Our study is a randomized controlled trial, in which study participants and staff were unaware of intervention assignments, thus could not alter their behavior in favor of any study regimen. The factorial design enabled us to separately examine multivitamin and vitamin A effects, as well as the interactions between the two. However, misclassification of febrile episodes as clinical malaria outcomes may have occurred during the study. Additionally, the infrequency of routine blood film samples may have reduced our ability to detect some episodes of asymptomatic parasitemia. The potential for outcome misclassification is complicated by the fact that malaria parasitemia may be unaccompanied by symptoms in endemic areas18,37 and that clinical malaria can be associated with undetectable parasitemia, for instance when parasites are sequestered in internal organs.18

This study addresses health problems impacting millions globally, since malaria and HIV co-infection occur in many countries, especially in sub-Saharan Africa.37,38 HIV infection increases the risk of malaria. It is associated with reduced malaria immunity6,39—clinical malaria maybe severe or fatal in the nonimmune40,41—and with suboptimal response to malaria treatment in adults.42,43 Yet access to malaria-prevention interventions is still inadequate in many countries.
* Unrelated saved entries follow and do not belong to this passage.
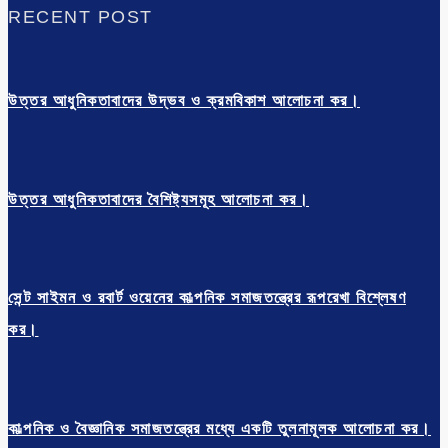
RECENT POST
উত্তর আধুনিকতাবাদের উদ্ভব ও ক্রমবিকাশ আলোচনা কর।
উত্তর আধুনিকতাবাদের বৈশিষ্ট্যসমূহ আলোচনা কর।
সেন্ট সাইমন ও রবার্ট ওয়েনের কাল্পনিক সমাজতন্ত্রের রূপরেখা বিশ্লেষণ
কর।
কাল্পনিক ও বৈজ্ঞানিক সমাজতন্ত্রের মধ্যে একটি তুলনামূলক আলোচনা কর।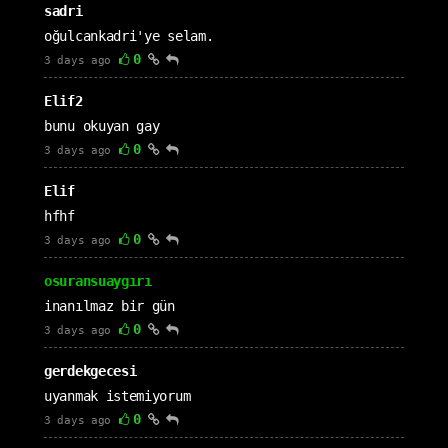
sadri
oğulcankadri'ye selam.
0
3 days ago
Elif2
bunu okuyan gay
0
3 days ago
Elif
hfhf
0
3 days ago
osuransuaygırı
inanılmaz bir gün
0
3 days ago
gerdekgecesi
uyanmak istemiyorum
0
3 days ago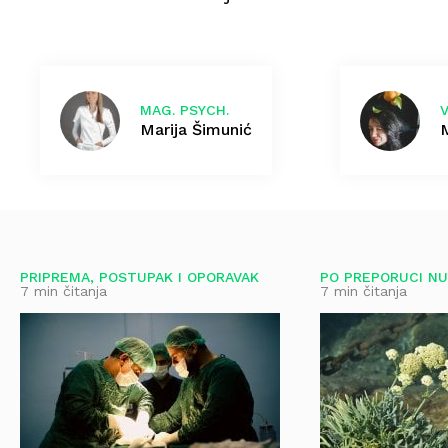
MAG. PSYCH.
Marija Šimunić
PRIPREMA, POSTUPAK I OPORAVAK
PO PREPORUCI NU
7 min čitanja
7 min čitanja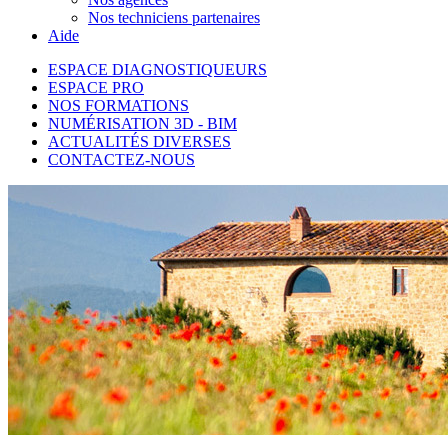
Nos techniciens partenaires
Aide
ESPACE DIAGNOSTIQUEURS
ESPACE PRO
NOS FORMATIONS
NUMÉRISATION 3D - BIM
ACTUALITÉS DIVERSES
CONTACTEZ-NOUS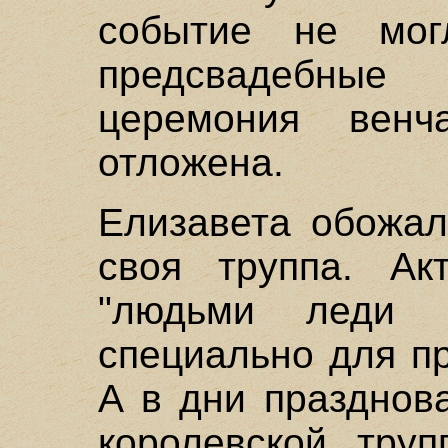
событие не мог
предсвадебные
церемония венч
отложена.
Елизавета обожал
своя труппа. Ак
"людьми леди 
специально для п
А в дни празднов
королевской труп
While 52 countries affected by malaria are on track to reduce their malaria incidence by 75%, in keeping with World Health Assembly and Roll Back Malaria targets for 2015, these countries account for only 4% of global malaria cases.5

Our findings are especially generalizable to countries where ART is provided only to individuals with advanced HIV infection. Although some countries are adopting lifelong coverage of ART for all HIV-infected pregnant women regardless of disease severity (option B+),44 other countries continue to recommend lifelong ART only for those with advanced disease, and provide ART prophylaxis to pregnant women with less severe disease, to prevent mother-to-child transmission of HIV during the prenatal and perinatal periods (option A).45 As was previously reported, multivitamin supplementation during pregnancy and in the postpartum period is beneficial for HIV-infected women, reducing HIV disease progression12 and improving the hematologic status of women and their offspring.33 Multivitamin supplementation also improves pregnancy outcomes of HIV-infected women, reducing the risks of fetal death, low birth weight, and severe preterm birth,16 as well as reducing the incidence of clinical malaria13 among their offspring. Multivitamin supplements costing as little as a few cents per person per day could benefit those who are ineligible for ART, by slowing HIV progression and reducing complications, possibly including malaria. Malaria-prevention measures, including vector control methods and use of ITNs, are recommended by the WHO for all individuals at risk of malaria.5

Further research is needed on the effects of multivitamin supplementation in the context of adequate ART. Also, studies that isolate the effects of individual vitamins would improve our understanding of causal mechanisms. Daily use of multivitamin supplements by HIV-infected women in our study improved clinical outcomes, including reducing symptomatic malaria infections. The clinical significance of increased malaria parasitemia warrants additional research, but in light of evidence to date, multivitamin supplementation is appropriate as part of an integrated approach to the care of HIV-infected individuals that includes malaria-prevention measures.